Halpern's two most memorable college games include the one he'd most like to remember -- and one he'd like to forget.
"The university does its job academically. What's happening now is more guys are coming in and can see a hockey career out of playing there. (Current coach) Guy Gadowsky has instilled an attitude that is creating NHL kind of players."
-- Jeff Halpern
"The (ECAC) championship game when we beat Clarkson was the game I'll remember the most," said Halpern, recalling the win that sent the Tigers to their first NCAA Tournament appearance. "The best memory I'll take out of my four years."
A week later on March 27, 1998, the Tigers took on mighty Michigan, led by goalie Marty Turco
"Then Michigan," said Halpern. "I actually put the game-winning goal in our own net (in a 2-1 loss). It was a harmless play -- they were changing and there was a guy going down the wing. I just kind of threw it to the front of the net. When I went to skate with it to get it on my backhand, it hit my foot and rolled toward the net. Right before the goalie stopped it, it hopped over his stick and kept rolling into the net.

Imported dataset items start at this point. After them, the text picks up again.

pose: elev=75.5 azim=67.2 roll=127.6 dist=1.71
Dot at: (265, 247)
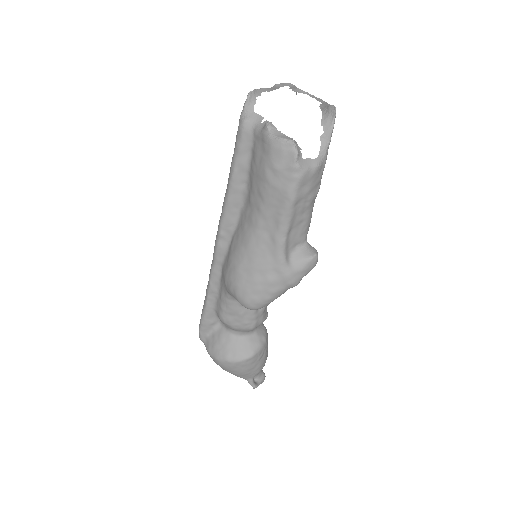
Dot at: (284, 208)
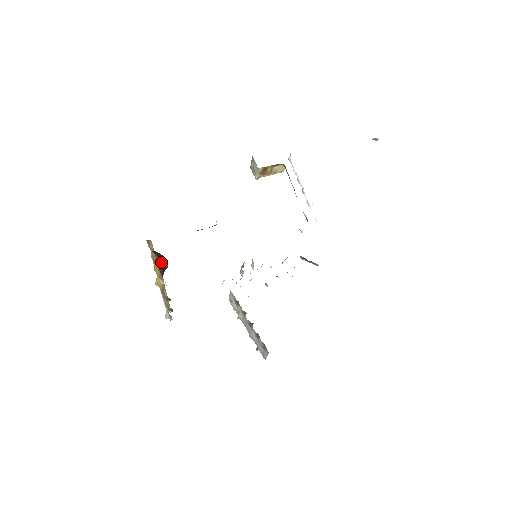
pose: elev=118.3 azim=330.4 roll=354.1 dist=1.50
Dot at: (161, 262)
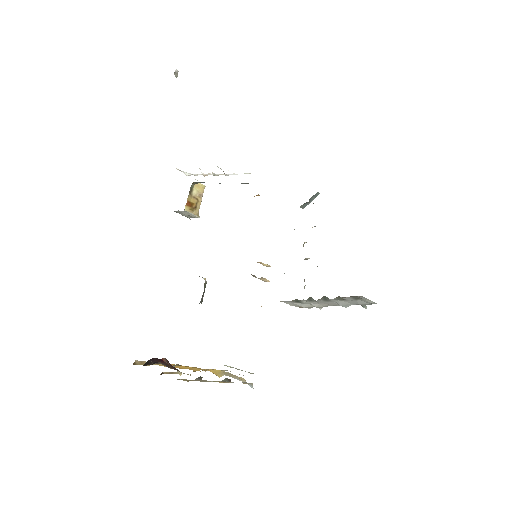
Dot at: (163, 363)
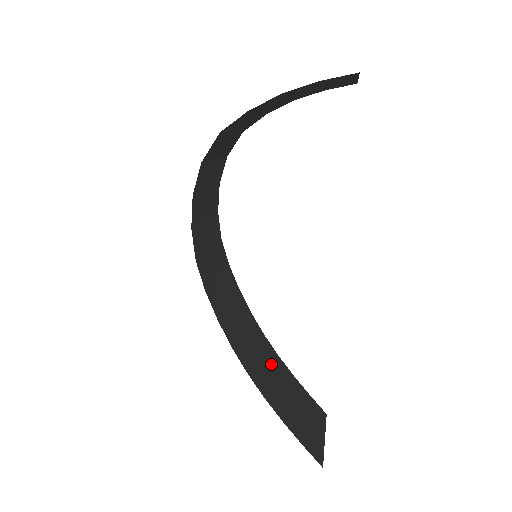
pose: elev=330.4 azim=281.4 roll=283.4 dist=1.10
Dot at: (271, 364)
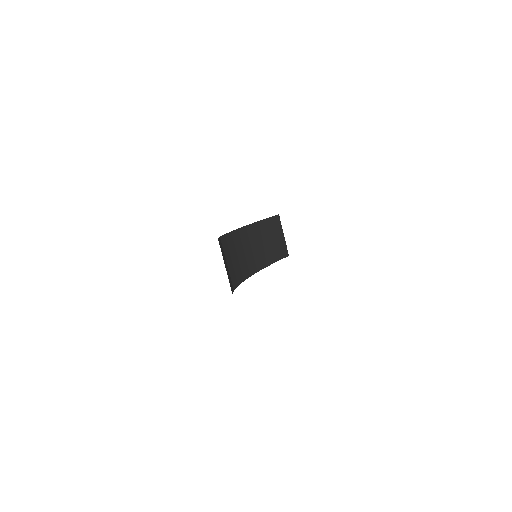
Dot at: (256, 239)
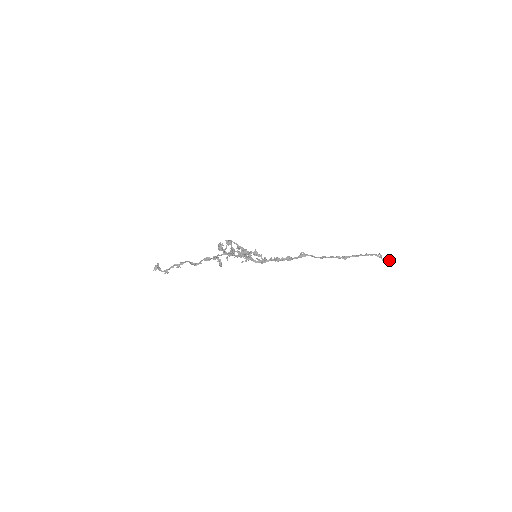
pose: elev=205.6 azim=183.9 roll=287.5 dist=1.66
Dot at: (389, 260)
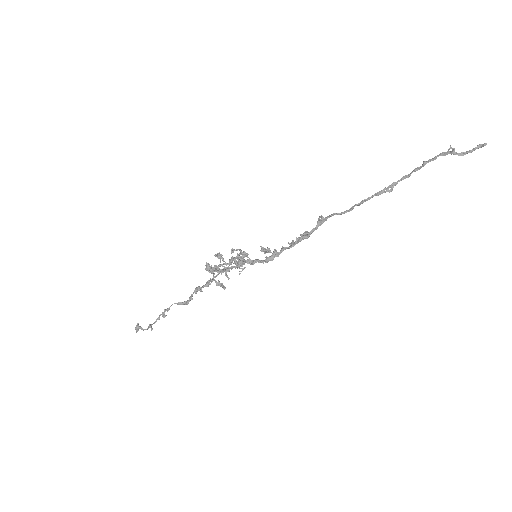
Dot at: (474, 148)
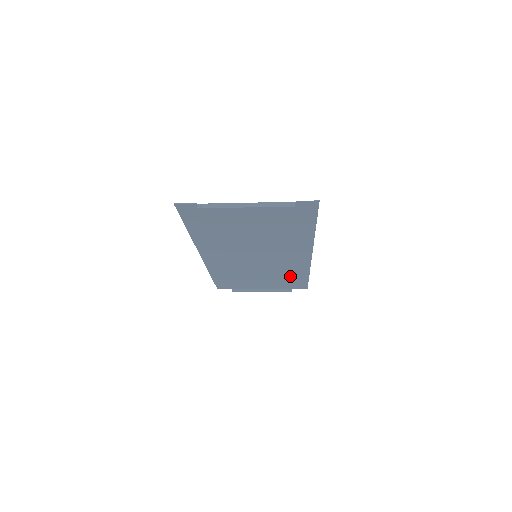
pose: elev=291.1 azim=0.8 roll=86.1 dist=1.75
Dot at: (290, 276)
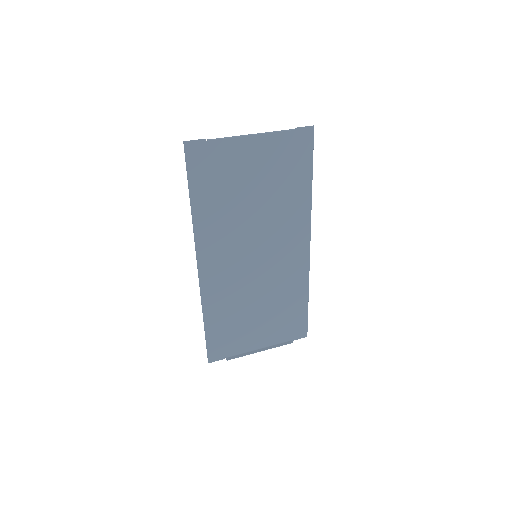
Dot at: (289, 304)
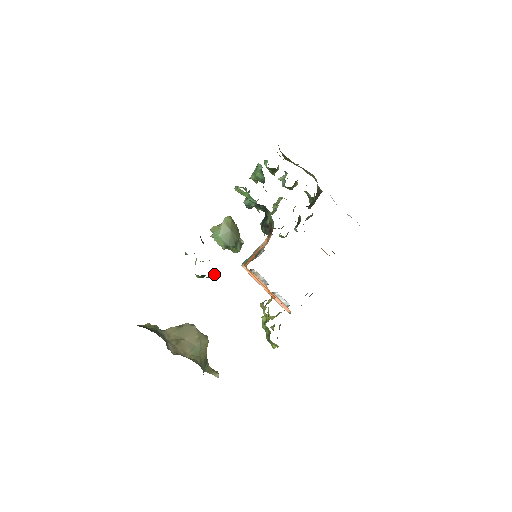
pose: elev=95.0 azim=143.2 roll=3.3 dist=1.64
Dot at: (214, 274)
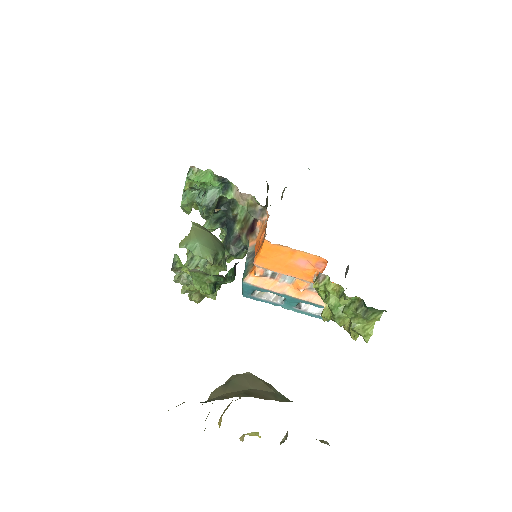
Dot at: occluded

"Michigan went on to win (the national title) that year, but our team could have surprised a lot of teams. We threw everything we had at them in the third but came up short."
A few months later, before his senior season began, Halpern was invited to the Capitals' summer camp -- and again after he graduated.

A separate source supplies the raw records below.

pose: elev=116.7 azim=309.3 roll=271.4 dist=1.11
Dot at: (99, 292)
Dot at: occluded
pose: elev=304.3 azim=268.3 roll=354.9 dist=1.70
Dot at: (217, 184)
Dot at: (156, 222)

"Still had (playing pro) in the back of my mind after what was talked about at the end of that summer," said Halpern, who left Princeton after scoring 50 goals and 97 points in 69 games in his final two seasons.

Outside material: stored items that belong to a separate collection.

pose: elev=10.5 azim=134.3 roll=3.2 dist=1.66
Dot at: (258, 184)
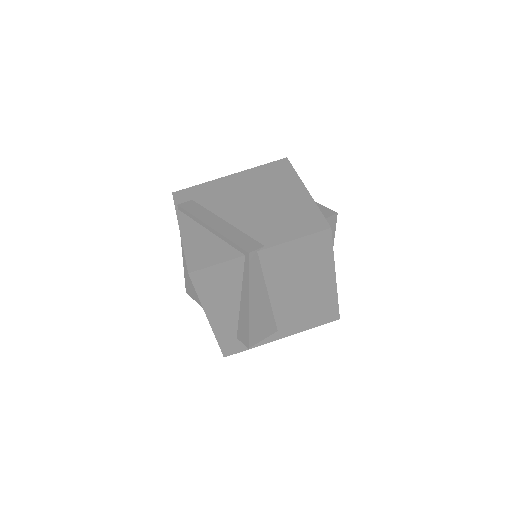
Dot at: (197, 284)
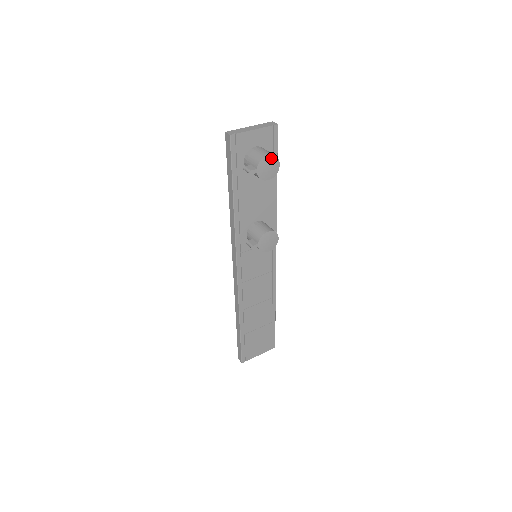
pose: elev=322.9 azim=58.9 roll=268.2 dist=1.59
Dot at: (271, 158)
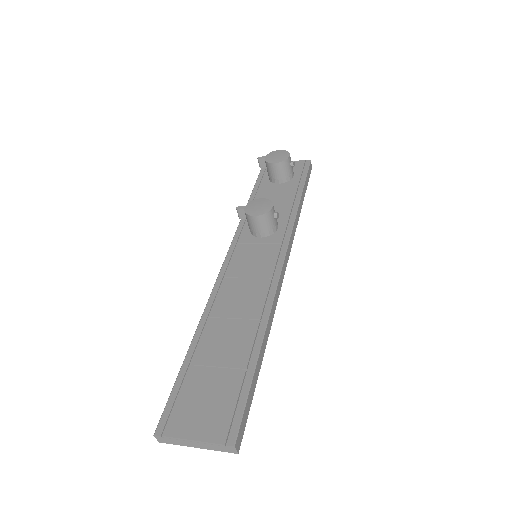
Dot at: (282, 152)
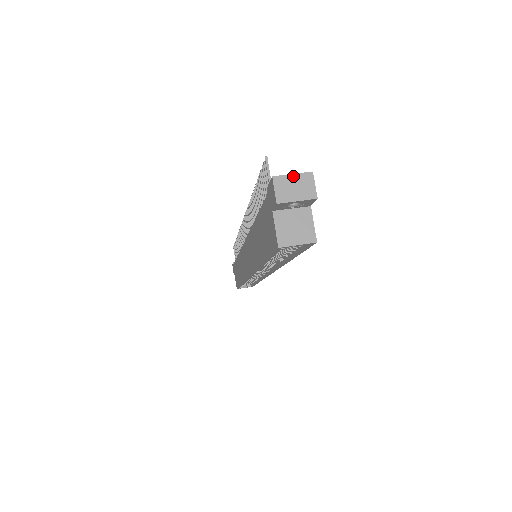
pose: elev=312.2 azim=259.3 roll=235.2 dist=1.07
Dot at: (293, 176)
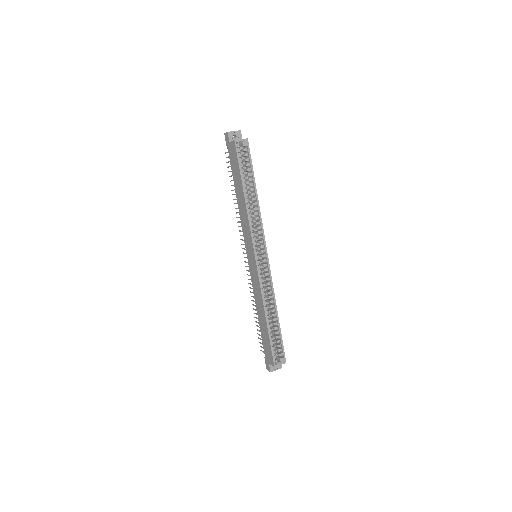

"Washington was a place I wanted to play for a couple of reasons," said Halpern, who became the first D.C.-area native to play for the Caps. "One was it was a team I grew up liking; more importantly, they were going through a bit of a turnover and I thought I had a good opportunity to play there. They weren't going to re-sign Joe Juneau, Dale Hunter
retired after that year, they made a few trades. It was a place I could go to and play."
Play he did, with 18 goals and a plus-21 rating in 79 games in his rookie season.
Halpern played six seasons in Washington, then signed a four-year contract with the Dallas Stars
in the summer of 2006. He was traded to Tampa in the Brad Richards
deal during the 2007-08 season.
Halpern also captained the U.S. team at the 2008 World Championships. He's played in five World Championships and the 2005 World Cup.
Leadership and durability factor most in Halpern's professional run. Along with a steady dose of appreciation for where he is.
"I had two big injuries on each knee," he said about those suffered in 2002 and in the '08 World Championships. "Those were hiccups in this run. For me, the longevity is from working as hard as I can to stay a part of this.
"But I think the biggest thing is my approach that my job can be taken away at any moment, from Day 1. This game is so enjoyable. I always say the best thing about the NHL is you get to continue your youth. And get to do it for a living. I know the players who have moved on, they miss being in a room with the competitive atmosphere of the season."
What's in the crystal ball for the 33-year-old Halpern?
"I'll continue playing as long as I can," he said. "Right now I feel the best since my injuries. ... I'd love to coach and continue somewhere in the hockey world in some way."
Likely with a pioneering role of sorts.